**Extract to read:**
########################################

VBQ score to predict PJK/PJF in patients with ASD

The VBQ score was calculated by dividing the mean signal intensity in the L1–L4 vertebral bodies by the signal intensity of the cerebrospinal fluid at L3 using the signal intensity obtained from a midsagittal, non-contrast-enhanced T1-weighted MR image of the lumbar spine [11]. Kuo et al. [29] showed that the VBQ score was the only significant predictor of PJK/PJF on the multivariate analysis (OR, 1.75; 95% CI, 1.56–1.95). In contrast, Hiyama et al. [28] found that the VBQ score did not correlate with PJF (p=0.47), whereas the HU values at the UIV (p=0.035) and L4 (p=0.033) significantly correlated with PJF.

Discussion

Poor bone density is a well-known risk factor for MCs after ASD surgery. Gupta et al. [42] found that osteoporosis increased the risk of revision within 2 years of the index procedure because of hardware failure, pseudoarthrosis, and PJF. Typically, BMD is assessed by DXA scans of the hip, femur, or lumbar spine [43], and recent studies have shown that a lower BMD T-score is associated with higher PJK incidence [34,4349]. Hyun et al. [44] also demonstrated that the mean T-scores in patients with PJK averaged −2.5, as compared with −1.3 in patients without PJK, which was significant. Yagi et al. [43] compared 24 propensity-matched pairs of patients with ASD and found that a T-score <−1.5 was significantly associated with higher incidence of PJF.

########################################

**Exercises:**
**A.** In the extract on bone quality and PJK/PJF, rewrite everything from "VBQ score to" down to "correlated with PJF.", putting "vertebral bone quality score" in place of "VBQ score".
**B.** Pick up the extract on bone quality and PJK/PJF after its last sentence and keep writing.

########################################

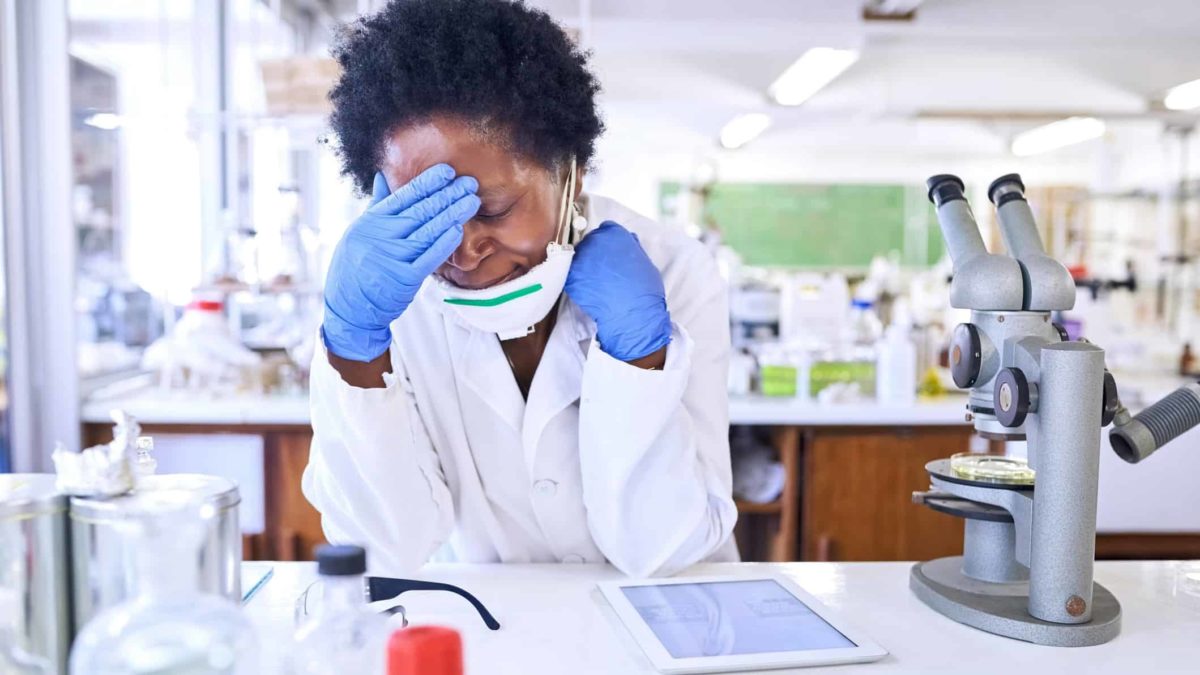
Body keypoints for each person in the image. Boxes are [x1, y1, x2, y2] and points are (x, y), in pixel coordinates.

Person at [303, 0, 737, 577]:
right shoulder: (387, 292)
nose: (461, 250)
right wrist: (354, 346)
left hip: (672, 621)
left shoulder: (673, 270)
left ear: (572, 175)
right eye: (427, 218)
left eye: (493, 208)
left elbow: (667, 549)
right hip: (495, 624)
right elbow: (384, 548)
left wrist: (644, 354)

########################################

**Results for each task:**
**A.**
vertebral bone quality score to predict PJK/PJF in patients with ASD

The vertebral bone quality score was calculated by dividing the mean signal intensity in the L1–L4 vertebral bodies by the signal intensity of the cerebrospinal fluid at L3 using the signal intensity obtained from a midsagittal, non-contrast-enhanced T1-weighted MR image of the lumbar spine [11]. Kuo et al. [29] showed that the vertebral bone quality score was the only significant predictor of PJK/PJF on the multivariate analysis (OR, 1.75; 95% CI, 1.56–1.95). In contrast, Hiyama et al. [28] found that the vertebral bone quality score did not correlate with PJF (p=0.47), whereas the HU values at the UIV (p=0.035) and L4 (p=0.033) significantly correlated with PJF.

**B.**
Although DXA is still considered the gold standard for assessing BMD, the biggest potential strength of utilizing the HU value is that is allows measurement of bone density in the surgical zone of interest. Among MCs, PJK/PJF may have the most effect on bone quality, as the UIV and UIV+1 vertebral bone must tolerate the stress between the instrumented and uninstrumented spines [12]. According to Uei et al. [37], HU values vary between vertebral levels even in the same patient, suggesting that junctional HU values may be more strongly related to PJK/PJF than DXA or quantitative CT (QCT), which only measure bone quality in a representative part of the body. Additionally, several shortcomings of DXA have been reported. Because of the nature of the ASD pathology, BMD can be easily distorted by osteophytes and areas of sclerosis because of degenerative changes [8]. Moreover, in patients who have undergone bilateral hip replacement surgery, BMD cannot be evaluated at the femoral neck by DXA.
Not surprisingly, this meta-analysis showed that a lower HU value around the UIV was associated with significant PJK/PJF incidence, which is consistent with the results of previous studies evaluating BMD by DXA. Our results also demonstrated that a cutoff HU value of <120 around the UIV had pooled sensitivity and specificity of approximately 70% and a diagnostic OR of 7. However, a cutoff value aimed at achieving high sensitivity to “rule out” PJK/PJF, which can indicate a “safety zone” for the HU value, is warranted to propose a target HU value for preoperative osteoporotic treatment.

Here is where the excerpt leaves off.